The most immediate catalyst for the market will be the Treasury’s mid-year budget review, set to be delivered on June 12. Analysts anticipate that the government will signal a slower pace of domestic borrowing, which could ease upward pressure on bond yields and provide a tailwind for equities. However, the budget statement will also need to address concerns about fiscal sustainability, particularly given the country’s high debt levels. Any indication of increased taxation or reduced spending on infrastructure projects could dampen investor sentiment, particularly in sectors reliant on government contracts.

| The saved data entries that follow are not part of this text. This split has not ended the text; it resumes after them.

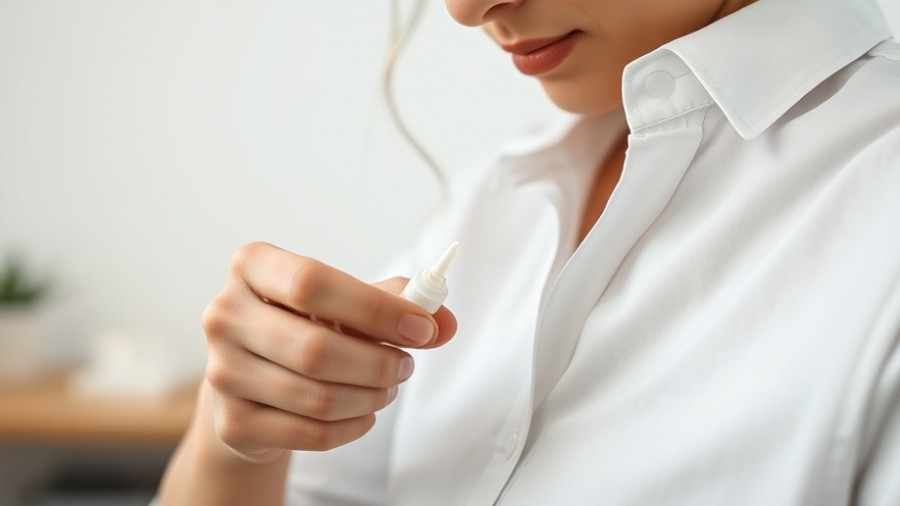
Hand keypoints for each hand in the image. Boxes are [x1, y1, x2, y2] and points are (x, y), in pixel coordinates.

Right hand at [201, 242, 456, 461]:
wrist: (251, 379)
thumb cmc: (304, 325)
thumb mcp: (346, 302)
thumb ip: (398, 303)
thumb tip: (445, 321)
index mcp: (252, 266)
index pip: (313, 284)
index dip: (375, 309)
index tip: (421, 327)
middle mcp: (224, 314)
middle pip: (315, 348)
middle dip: (378, 362)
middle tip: (406, 365)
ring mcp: (221, 372)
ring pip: (317, 396)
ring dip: (371, 395)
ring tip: (387, 386)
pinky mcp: (232, 423)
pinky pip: (311, 433)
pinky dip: (353, 426)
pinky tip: (364, 411)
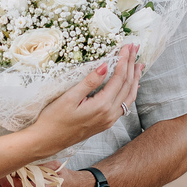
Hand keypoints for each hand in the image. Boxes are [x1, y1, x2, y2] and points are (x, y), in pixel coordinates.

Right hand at [28, 44, 141, 158]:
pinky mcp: (105, 123)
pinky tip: (132, 86)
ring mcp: (109, 120)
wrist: (47, 140)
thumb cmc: (53, 118)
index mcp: (102, 106)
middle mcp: (110, 114)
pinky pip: (124, 105)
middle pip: (127, 86)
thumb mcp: (69, 97)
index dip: (124, 60)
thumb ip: (89, 82)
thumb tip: (105, 66)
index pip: (119, 78)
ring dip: (135, 79)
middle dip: (132, 65)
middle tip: (136, 48)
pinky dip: (130, 92)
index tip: (127, 46)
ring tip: (139, 64)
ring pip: (129, 97)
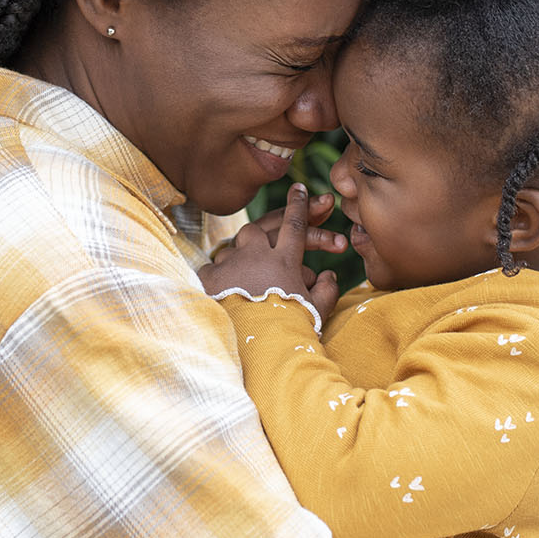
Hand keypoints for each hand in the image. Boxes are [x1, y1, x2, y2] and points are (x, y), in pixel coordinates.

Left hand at [198, 184, 341, 319]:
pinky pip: (214, 268)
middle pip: (259, 231)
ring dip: (242, 257)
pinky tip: (224, 288)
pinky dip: (221, 275)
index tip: (300, 187)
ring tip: (246, 278)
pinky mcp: (209, 278)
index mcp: (284, 260)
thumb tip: (329, 276)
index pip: (295, 223)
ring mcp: (230, 264)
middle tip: (269, 242)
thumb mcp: (316, 312)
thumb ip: (326, 290)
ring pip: (235, 247)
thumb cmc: (288, 331)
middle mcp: (256, 255)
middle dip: (265, 232)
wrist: (252, 350)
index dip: (300, 204)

Corporate earnings will also play a critical role in shaping market direction in the coming weeks. Several listed companies, including Bamburi Cement and Kenya Power, are scheduled to release their half-year results. Early indications suggest that firms in the construction and utilities sectors may struggle to meet consensus estimates, given the slowdown in public infrastructure spending. On the other hand, financial institutions and insurance companies could deliver positive surprises if loan growth remains robust. The performance of these sectors will provide valuable insights into the health of the broader economy and could influence investor positioning in the second half of the year.

Investor Sentiment and Market Outlook For now, the NSE appears to be in a holding pattern, with neither bulls nor bears exerting dominant control. The absence of fresh foreign inflows has left local institutional investors as the primary drivers of market activity, and their positioning remains defensive. This is reflected in the elevated demand for fixed-income securities, as pension funds and other large investors seek to lock in yields amid uncertainty. Equities, meanwhile, are trading within a narrow range, with valuations appearing fair but not compelling enough to attract significant new capital.

The market’s near-term trajectory will likely hinge on three key factors: the outcome of the Treasury’s budget review, the CBK’s monetary policy decisions, and the trajectory of global oil prices. If the government delivers a credible fiscal plan and the CBK maintains its dovish stance, equities could find support, particularly in rate-sensitive sectors like financials. However, any signs of fiscal slippage or a resurgence in inflation could trigger a risk-off sentiment, leading to further outflows from equities and higher bond yields.

In the absence of clear catalysts, range-bound trading is expected to persist. Investors are advised to focus on high-quality stocks with strong fundamentals, particularly in sectors that are less sensitive to macroeconomic volatility. Defensive plays, such as utilities and select consumer staples, may offer relative stability, while cyclical sectors like construction and industrials could face continued pressure until there is a material improvement in economic data. As always, diversification and a long-term perspective remain critical in navigating the current market environment.

Informational only, not investment advice.